The diversity starts in the writers room. What is cool is to look around the room and realize these are all people of my same complexion, to look around the set and see all these people working so hard who are mostly invisible to the world. And now we get to have our say. That was really special, and we knew it.

No one knows the world better than Kurt, and I know the truth of the world that we’re talking about — emotionally, physically. I always say I’m not a Latino filmmaker — I’m a punk rock filmmaker. If you’re mixed, you fit in with everyone but no one fully embraces you back. So I’m used to always being on the outside. What I tried to do, what I learned from Robert Redford, Michelle Satter at the Sundance Labs and the people who found me and created me, who turned me from a criminal into an artist, is just to believe and be as honest as possible. And bleed it out on the paper so then everyone else — the cast, the crew — can lift it up to something. You hope that people see themselves in it.
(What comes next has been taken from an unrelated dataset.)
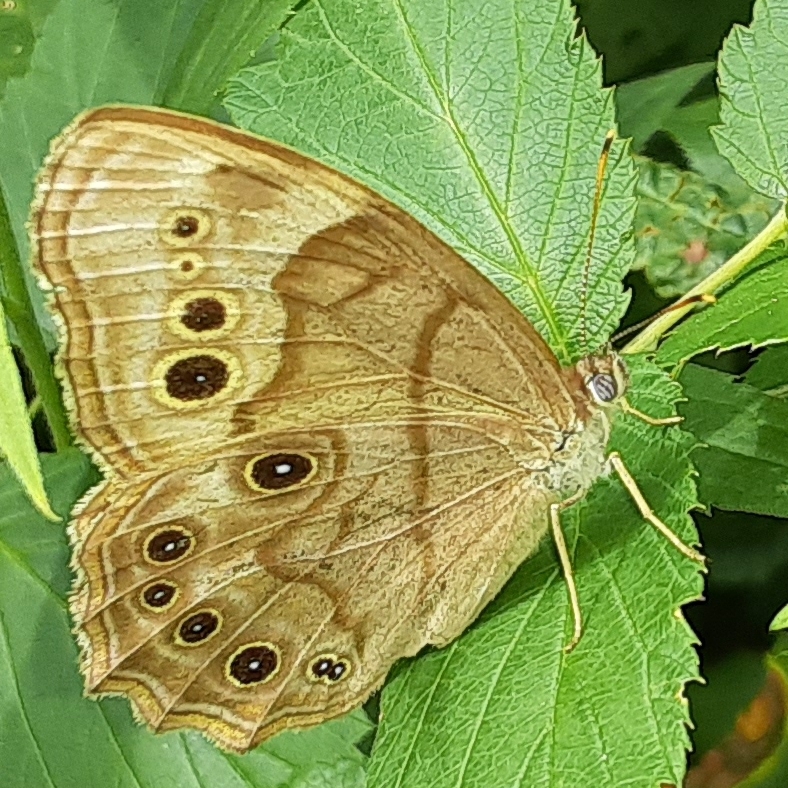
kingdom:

When I made a little art-house film, which meant so much to me, it’s like this cry into the darkness and usually no one ever yells back. You’re just alone. For someone to yell back, there’s nothing that comes close to that feeling. So to do something on such a big level as this, it’s terrifying. I want people to see this and be entertained, and [I want to] think, “Great, we didn’t f— up the ‘Sons’ of it all.” But at the same time, I hope people see themselves in it, no matter what their circumstances are.